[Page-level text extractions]
----

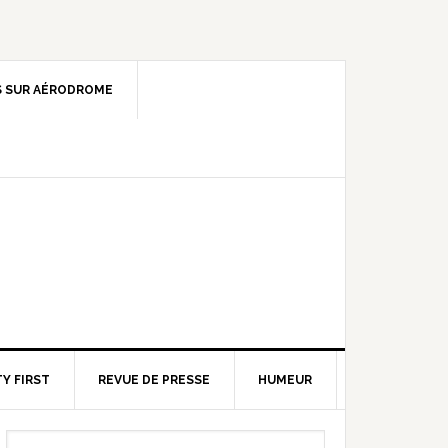
 SUR AÉRODROME
Y FIRST
REVUE DE PRESSE
HUMEUR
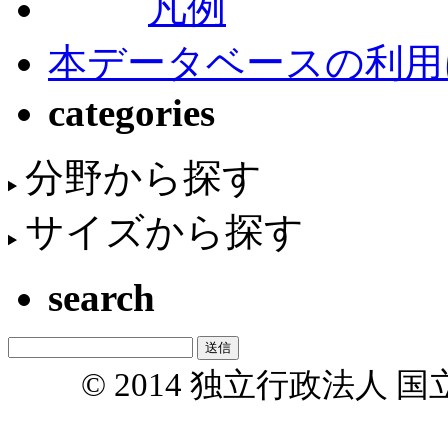
凡例
本データベースの利用
categories
分野から探す
サイズから探す
search
© 2014 独立行政法人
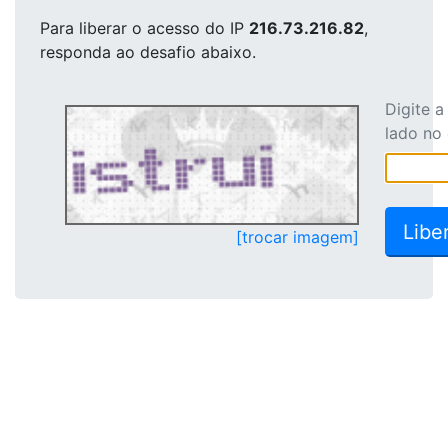
Para liberar o acesso
do IP
216.73.216.82
,
responda ao desafio abaixo.
Digite 
lado no
[trocar imagem]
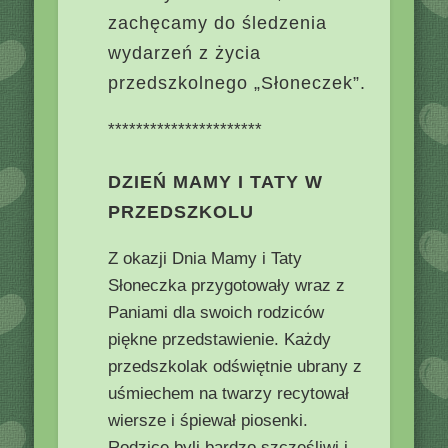
zachęcamy do śledzenia
wydarzeń z życia
przedszkolnego „Słoneczek”.
**********************
DZIEŃ MAMY I TATY W
PRZEDSZKOLU
Z okazji Dnia Mamy i Taty
Słoneczka przygotowały wraz z
Paniami dla swoich rodziców
piękne przedstawienie. Każdy
przedszkolak odświętnie ubrany z
uśmiechem na twarzy recytował
wiersze i śpiewał piosenki.
Rodzice byli bardzo szczęśliwi i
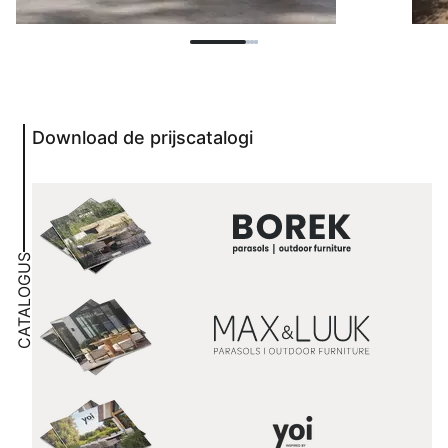
Download de prijscatalogi
CATALOGUS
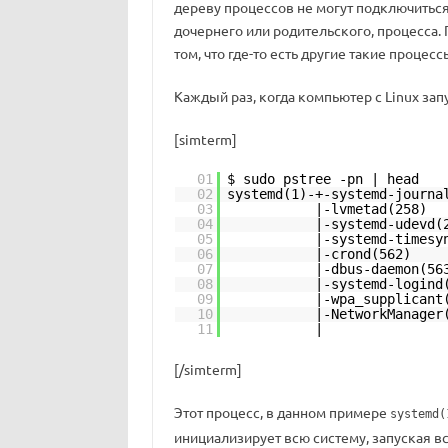
дереву процессов не могут подключиться
дочернего или родительского, процесса.
том, что где-то есть другие такие процесс
Каждый раз, когда компьютер с Linux запус
[simterm]
01
$ sudo pstree -pn | head
02
systemd(1)-+-systemd-journa
03
|-lvmetad(258)
04
|-systemd-udevd(
05
|-systemd-timesy
06
|-crond(562)
07
|-dbus-daemon(56
08
|-systemd-logind
09
|-wpa_supplicant
10
|-NetworkManager
11
| `-{Netw
[/simterm]
Этот процесс, в данном примере
systemd(
инициализирует всю систему, запуская в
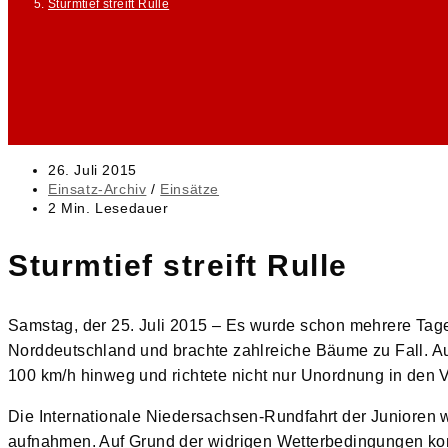
Sturmtief streift Rulle
Beitrag
26. Juli 2015
veröffentlicht:
Beitrags-
Einsatz-Archiv
/
Einsätze
Kategorie:
Lesedauer:
2 Min. Lesedauer
Sturmtief streift Rulle
Samstag, der 25. Juli 2015 – Es wurde schon mehrere Tage 
Norddeutschland und brachte zahlreiche Bäume zu Fall. A
100 km/h hinweg und richtete nicht nur Unordnung in den V
Die Internationale Niedersachsen-Rundfahrt der Junioren 
aufnahmen. Auf Grund der widrigen Wetterbedingungen kon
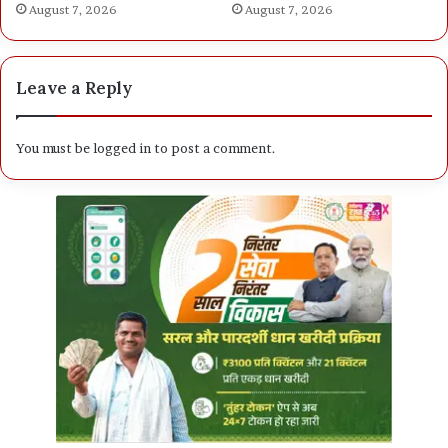
August 7, 2026
August 7, 2026
Leave a Reply
You must be
logged in
to post a comment.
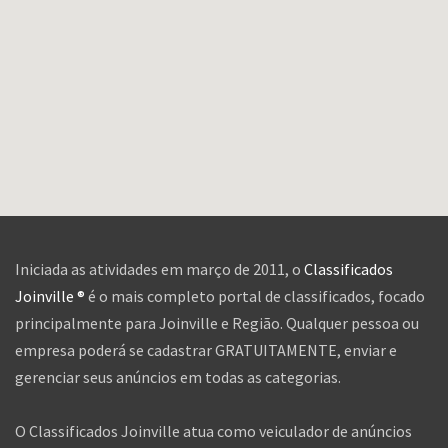
Iniciada as atividades em março de 2011, o
Classificados
Joinville ®
é o mais completo portal de classificados, focado
principalmente para Joinville e Região. Qualquer pessoa ou
empresa poderá se cadastrar GRATUITAMENTE, enviar e
gerenciar seus anúncios em todas as categorias.
O Classificados Joinville atua como veiculador de anúncios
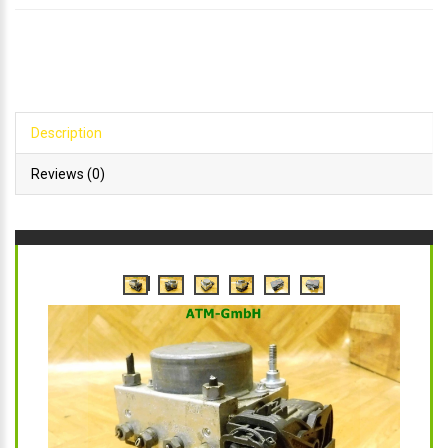
Description
Reviews (0)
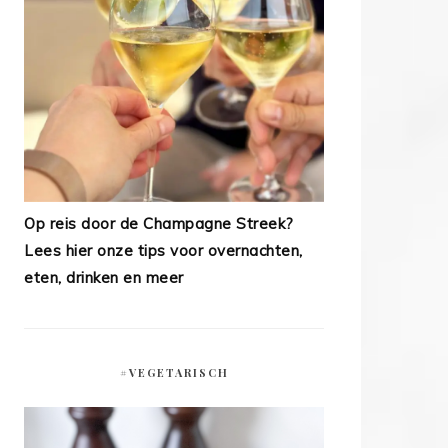
Op reis door de Champagne Streek?
Lees hier onze tips voor overnachten,
eten, drinken en meer
#VEGETARISCH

----

*WHAT THE TASK REQUIRES:*
If pictures are present, they are dropped, and the entries above are written out word for word.

*SOLUTION TO THIS EXERCISE:*
 SUR AÉRODROME
Y FIRST
REVUE DE PRESSE
HUMEUR
凡例
本データベースの利用
categories
分野から探す
サイズから探す
search
© 2014 独立行政法人
Para liberar o acesso
do IP
216.73.216.82
,
responda ao desafio abaixo.
Digite 
lado no
[trocar imagem]
zachęcamy do śledzenia
wydarzeń z życia
przedszkolnego „Słoneczek”.
**********************
DZIEŃ MAMY I TATY W
PRZEDSZKOLU
Z okazji Dnia Mamy i Taty
Słoneczka przygotowały wraz z
Paniami dla swoich rodziców
piękne przedstawienie. Każdy
przedszkolak odświętnie ubrany z
uśmiechem na twarzy recytował
wiersze i śpiewał piosenki.
Rodzice byli bardzo szczęśliwi i
Download de prijscatalogi
CATALOGUS
дереву процессов не могут подключиться
дочернего или родительского, процесса.
том, что где-то есть другие такие процесс
Каждый раз, когда компьютер с Linux запус
[simterm]
01
$ sudo pstree -pn | head
02
systemd(1)-+-systemd-journa
03
|-lvmetad(258)
04
|-systemd-udevd(
05
|-systemd-timesy
06
|-crond(562)
07
|-dbus-daemon(56
08
|-systemd-logind
09
|-wpa_supplicant
10
|-NetworkManager
11
| `-{Netw
[/simterm]
Этот процесс, в данном примере
systemd(
инициализирует всю систему, запуская в
Sturmtief streift Rulle
Beitrag
26. Juli 2015
veröffentlicht:
Beitrags-
Einsatz-Archiv
/
Einsätze
Kategorie:
Lesedauer:
2 Min. Lesedauer
Sturmtief streift Rulle
Samstag, der 25. Juli 2015 – Es wurde schon mehrere Tage 
Norddeutschland und brachte zahlreiche Bäume zu Fall. A
100 km/h hinweg und richtete nicht nur Unordnung in den V
Die Internationale Niedersachsen-Rundfahrt der Junioren 
aufnahmen. Auf Grund der widrigen Wetterbedingungen kon
August 7, 2026
August 7, 2026
Leave a Reply
You must be
logged in
to post a comment.
Iniciada as atividades em março de 2011, o
Classificados
Joinville ®
é o mais completo portal de classificados, focado
principalmente para Joinville e Região. Qualquer pessoa ou
empresa poderá se cadastrar GRATUITAMENTE, enviar e
gerenciar seus anúncios em todas as categorias.
O Classificados Joinville atua como veiculador de anúncios
Description
Reviews (0)
Op reis door de Champagne Streek?
Lees hier onze tips voor overnachten,
eten, drinken en meer
#VEGETARISCH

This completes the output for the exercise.